>>>

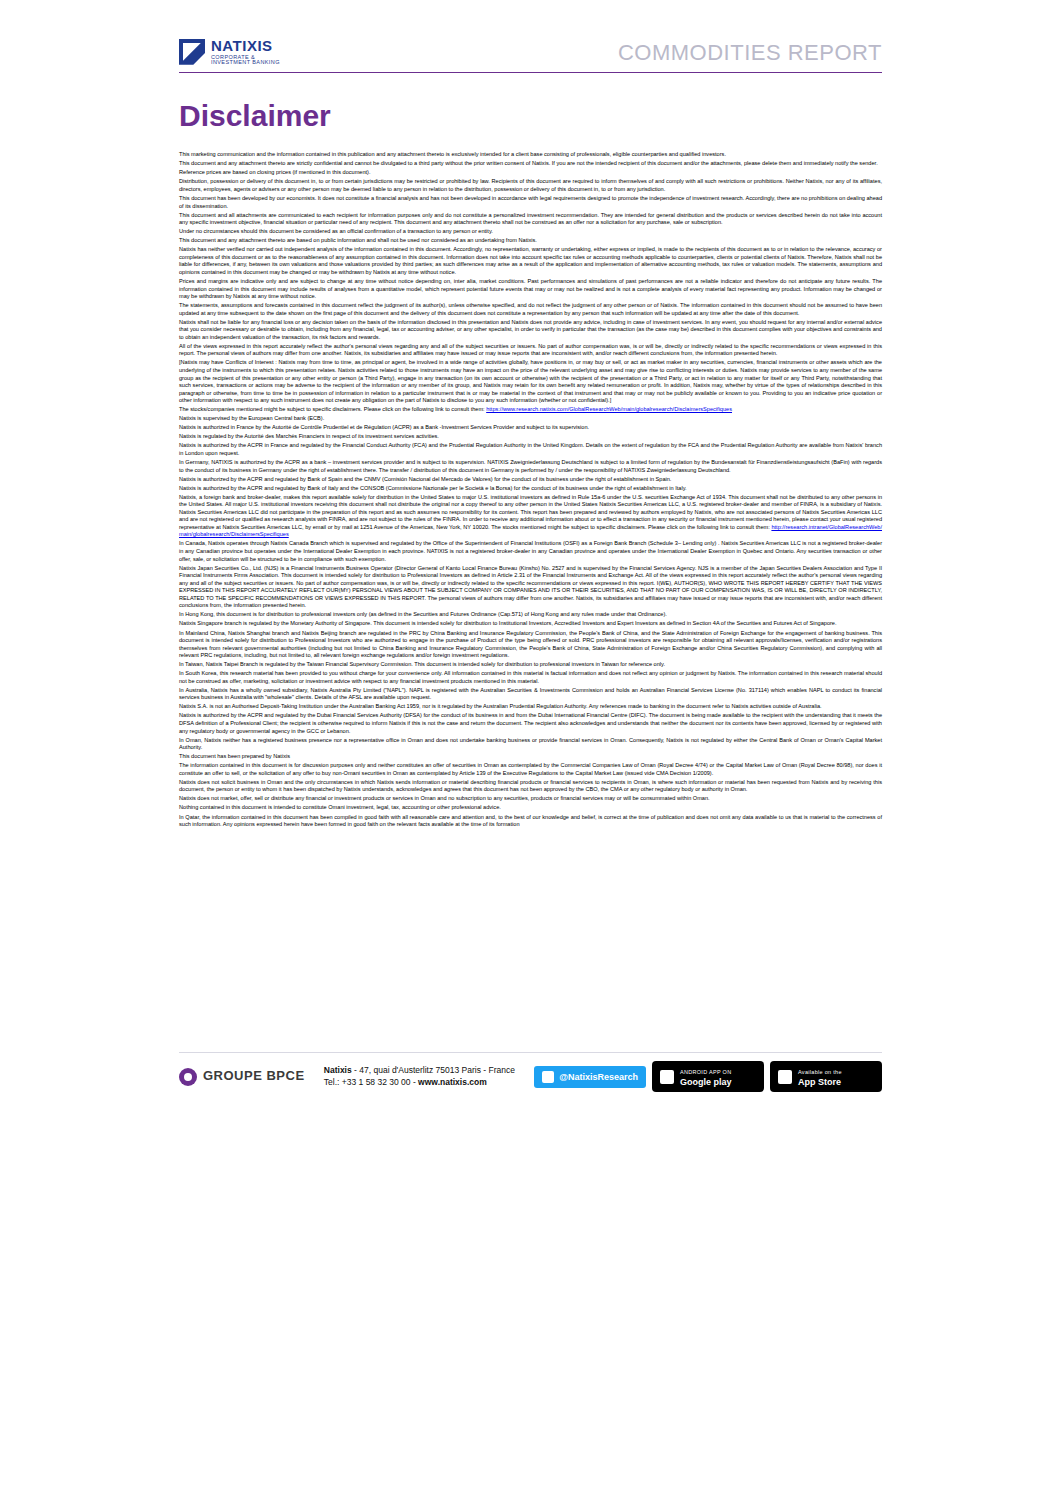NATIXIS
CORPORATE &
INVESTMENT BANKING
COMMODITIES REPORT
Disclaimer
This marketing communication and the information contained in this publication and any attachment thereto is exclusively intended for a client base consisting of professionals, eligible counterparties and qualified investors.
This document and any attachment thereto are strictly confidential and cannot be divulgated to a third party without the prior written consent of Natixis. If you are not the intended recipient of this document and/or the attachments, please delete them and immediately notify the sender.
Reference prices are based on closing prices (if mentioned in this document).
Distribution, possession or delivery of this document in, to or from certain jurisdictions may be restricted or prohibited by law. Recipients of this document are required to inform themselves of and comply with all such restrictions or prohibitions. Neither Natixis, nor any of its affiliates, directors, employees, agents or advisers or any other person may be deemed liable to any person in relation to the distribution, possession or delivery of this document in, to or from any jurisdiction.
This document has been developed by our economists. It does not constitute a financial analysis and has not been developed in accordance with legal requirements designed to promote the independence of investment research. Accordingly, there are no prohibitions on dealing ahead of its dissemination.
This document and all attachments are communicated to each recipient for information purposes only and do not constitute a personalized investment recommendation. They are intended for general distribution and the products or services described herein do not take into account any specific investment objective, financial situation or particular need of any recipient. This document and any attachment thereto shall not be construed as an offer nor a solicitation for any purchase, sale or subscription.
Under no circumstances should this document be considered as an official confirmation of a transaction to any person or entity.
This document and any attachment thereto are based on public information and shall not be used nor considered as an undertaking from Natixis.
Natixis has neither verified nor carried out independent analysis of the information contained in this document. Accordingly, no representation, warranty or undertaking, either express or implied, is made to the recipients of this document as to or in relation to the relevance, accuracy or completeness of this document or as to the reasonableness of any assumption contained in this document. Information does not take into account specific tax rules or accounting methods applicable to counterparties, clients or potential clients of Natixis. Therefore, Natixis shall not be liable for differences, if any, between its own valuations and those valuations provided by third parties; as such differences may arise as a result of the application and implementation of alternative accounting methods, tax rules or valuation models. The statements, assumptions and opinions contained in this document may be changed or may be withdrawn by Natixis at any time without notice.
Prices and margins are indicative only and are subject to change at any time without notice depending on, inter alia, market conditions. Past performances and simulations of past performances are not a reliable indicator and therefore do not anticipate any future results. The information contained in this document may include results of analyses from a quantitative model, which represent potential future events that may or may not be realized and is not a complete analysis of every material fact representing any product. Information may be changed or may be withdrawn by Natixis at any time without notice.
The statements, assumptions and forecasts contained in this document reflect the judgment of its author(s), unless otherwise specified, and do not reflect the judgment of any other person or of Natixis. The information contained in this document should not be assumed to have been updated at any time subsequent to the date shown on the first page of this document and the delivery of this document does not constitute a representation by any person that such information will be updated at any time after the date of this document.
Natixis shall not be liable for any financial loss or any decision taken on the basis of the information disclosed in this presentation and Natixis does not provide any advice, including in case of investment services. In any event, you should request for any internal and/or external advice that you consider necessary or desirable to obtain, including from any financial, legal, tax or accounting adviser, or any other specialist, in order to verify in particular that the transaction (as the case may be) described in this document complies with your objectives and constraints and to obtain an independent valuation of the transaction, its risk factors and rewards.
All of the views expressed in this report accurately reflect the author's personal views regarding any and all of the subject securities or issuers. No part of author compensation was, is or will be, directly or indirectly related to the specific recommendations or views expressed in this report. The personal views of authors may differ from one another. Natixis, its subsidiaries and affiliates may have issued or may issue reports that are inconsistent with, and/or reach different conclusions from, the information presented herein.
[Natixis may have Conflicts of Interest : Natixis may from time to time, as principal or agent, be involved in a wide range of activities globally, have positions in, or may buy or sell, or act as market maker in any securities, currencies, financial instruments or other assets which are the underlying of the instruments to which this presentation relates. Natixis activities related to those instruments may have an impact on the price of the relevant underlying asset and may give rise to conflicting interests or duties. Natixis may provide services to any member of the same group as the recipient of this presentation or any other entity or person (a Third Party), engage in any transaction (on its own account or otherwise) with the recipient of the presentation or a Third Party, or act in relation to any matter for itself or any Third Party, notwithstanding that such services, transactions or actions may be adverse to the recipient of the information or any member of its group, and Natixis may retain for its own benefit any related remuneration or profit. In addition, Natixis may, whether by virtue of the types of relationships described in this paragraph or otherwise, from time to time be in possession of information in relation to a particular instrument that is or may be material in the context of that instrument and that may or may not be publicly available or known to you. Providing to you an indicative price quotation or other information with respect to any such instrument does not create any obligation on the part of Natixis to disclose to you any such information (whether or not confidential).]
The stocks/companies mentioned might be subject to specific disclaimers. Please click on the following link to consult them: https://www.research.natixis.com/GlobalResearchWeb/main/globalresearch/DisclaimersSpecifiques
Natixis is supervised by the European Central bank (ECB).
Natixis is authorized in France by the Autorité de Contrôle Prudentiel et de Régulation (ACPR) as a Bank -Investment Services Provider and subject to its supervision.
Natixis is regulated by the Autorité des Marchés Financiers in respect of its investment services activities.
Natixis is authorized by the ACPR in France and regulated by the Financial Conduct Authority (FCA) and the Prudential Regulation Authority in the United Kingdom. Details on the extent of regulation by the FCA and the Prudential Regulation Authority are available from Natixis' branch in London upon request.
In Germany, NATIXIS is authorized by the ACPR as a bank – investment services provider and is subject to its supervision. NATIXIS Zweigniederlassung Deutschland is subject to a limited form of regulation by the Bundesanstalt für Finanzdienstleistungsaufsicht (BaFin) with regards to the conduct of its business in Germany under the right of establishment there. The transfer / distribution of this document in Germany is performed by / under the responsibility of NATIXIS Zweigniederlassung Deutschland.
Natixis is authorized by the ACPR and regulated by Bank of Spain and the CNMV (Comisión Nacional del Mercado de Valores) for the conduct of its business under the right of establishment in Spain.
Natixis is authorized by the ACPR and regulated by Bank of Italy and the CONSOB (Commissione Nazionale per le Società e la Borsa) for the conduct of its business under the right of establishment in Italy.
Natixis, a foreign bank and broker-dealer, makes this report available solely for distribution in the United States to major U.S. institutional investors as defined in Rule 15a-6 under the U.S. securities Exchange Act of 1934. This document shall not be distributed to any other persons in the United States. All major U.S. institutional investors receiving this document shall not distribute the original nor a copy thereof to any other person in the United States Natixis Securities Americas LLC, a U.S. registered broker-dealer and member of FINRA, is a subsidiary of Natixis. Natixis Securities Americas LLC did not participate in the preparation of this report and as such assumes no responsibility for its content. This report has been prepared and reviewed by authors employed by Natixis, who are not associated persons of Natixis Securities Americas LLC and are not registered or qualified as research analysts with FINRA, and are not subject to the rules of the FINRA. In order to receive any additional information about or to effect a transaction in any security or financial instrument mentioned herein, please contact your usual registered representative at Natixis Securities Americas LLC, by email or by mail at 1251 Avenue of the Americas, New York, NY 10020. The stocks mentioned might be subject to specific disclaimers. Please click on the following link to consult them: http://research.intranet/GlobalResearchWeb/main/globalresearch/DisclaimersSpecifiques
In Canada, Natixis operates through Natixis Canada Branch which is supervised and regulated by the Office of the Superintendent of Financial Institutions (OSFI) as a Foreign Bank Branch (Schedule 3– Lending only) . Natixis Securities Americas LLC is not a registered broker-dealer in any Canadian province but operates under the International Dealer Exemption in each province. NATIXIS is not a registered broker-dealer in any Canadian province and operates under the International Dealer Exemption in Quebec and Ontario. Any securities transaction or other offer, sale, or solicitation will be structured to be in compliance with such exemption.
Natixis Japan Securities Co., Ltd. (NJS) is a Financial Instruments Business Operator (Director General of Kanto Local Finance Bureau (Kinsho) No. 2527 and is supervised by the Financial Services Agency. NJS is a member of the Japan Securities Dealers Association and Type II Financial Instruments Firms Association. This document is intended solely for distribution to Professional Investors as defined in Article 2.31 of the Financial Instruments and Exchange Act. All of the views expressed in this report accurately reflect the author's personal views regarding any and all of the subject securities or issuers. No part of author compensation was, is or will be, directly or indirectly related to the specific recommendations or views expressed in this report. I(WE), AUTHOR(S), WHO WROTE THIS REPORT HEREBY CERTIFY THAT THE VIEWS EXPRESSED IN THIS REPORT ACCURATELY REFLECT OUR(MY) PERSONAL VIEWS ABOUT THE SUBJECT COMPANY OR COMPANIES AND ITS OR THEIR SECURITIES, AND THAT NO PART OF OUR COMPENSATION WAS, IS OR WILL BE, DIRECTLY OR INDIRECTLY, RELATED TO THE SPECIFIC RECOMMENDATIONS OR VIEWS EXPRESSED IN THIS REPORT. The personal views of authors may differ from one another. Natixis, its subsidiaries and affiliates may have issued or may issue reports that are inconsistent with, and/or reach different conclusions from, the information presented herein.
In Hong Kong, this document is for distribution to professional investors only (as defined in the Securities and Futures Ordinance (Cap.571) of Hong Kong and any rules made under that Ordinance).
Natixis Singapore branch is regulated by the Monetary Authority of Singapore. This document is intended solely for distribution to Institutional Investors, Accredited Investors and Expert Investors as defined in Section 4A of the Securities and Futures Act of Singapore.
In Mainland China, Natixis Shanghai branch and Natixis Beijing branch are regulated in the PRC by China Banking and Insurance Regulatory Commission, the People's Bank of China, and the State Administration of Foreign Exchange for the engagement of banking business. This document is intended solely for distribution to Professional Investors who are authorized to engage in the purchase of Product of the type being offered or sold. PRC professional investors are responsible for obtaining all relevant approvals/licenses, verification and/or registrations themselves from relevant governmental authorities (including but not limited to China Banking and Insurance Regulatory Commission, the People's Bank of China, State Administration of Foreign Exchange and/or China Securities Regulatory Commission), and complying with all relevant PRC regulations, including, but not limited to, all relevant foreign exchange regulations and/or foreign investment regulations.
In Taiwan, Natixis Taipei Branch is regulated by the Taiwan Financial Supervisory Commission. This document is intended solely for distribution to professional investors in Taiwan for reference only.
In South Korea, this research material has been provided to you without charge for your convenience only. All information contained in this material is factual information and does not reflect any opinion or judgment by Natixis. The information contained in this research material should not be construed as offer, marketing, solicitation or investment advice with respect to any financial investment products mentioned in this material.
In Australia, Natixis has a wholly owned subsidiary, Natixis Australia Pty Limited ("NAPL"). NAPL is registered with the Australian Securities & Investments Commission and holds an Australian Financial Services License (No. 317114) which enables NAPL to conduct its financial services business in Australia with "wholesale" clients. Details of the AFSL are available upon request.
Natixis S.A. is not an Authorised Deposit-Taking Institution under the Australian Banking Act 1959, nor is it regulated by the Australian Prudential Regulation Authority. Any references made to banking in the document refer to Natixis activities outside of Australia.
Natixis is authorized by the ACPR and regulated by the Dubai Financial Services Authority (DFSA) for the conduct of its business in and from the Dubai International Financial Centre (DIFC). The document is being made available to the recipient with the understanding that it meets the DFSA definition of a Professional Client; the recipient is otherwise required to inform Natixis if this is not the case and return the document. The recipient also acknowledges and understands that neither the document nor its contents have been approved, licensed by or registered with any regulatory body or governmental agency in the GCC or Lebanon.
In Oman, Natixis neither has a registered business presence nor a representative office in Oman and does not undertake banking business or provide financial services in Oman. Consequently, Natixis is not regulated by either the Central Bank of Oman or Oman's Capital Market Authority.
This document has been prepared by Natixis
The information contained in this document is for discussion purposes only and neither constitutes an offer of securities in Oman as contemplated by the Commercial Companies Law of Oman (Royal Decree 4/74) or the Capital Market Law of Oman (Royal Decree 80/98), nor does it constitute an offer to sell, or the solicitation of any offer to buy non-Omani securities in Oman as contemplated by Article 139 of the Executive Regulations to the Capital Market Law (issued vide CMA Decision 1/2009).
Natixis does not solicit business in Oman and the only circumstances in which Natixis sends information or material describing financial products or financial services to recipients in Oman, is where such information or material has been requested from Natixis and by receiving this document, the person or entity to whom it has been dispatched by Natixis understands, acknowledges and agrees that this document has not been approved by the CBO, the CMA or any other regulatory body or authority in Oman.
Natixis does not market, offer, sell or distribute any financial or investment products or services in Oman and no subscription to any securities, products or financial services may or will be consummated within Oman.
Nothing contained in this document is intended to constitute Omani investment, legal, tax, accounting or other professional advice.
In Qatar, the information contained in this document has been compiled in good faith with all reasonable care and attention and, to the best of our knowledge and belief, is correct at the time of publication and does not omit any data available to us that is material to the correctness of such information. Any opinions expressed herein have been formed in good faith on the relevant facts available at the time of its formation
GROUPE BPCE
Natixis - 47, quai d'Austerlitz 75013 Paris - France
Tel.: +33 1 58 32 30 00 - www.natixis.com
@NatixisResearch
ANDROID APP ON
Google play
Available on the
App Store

<<<

[Prompt]
Taking the line that contains "Natixis - 47, quai" as the starting point, copy every line through the end of the listing exactly, and write nothing further.

[Solution to this problem]
Natixis - 47, quai d'Austerlitz 75013 Paris - France
Tel.: +33 1 58 32 30 00 - www.natixis.com
@NatixisResearch
ANDROID APP ON
Google play
Available on the
App Store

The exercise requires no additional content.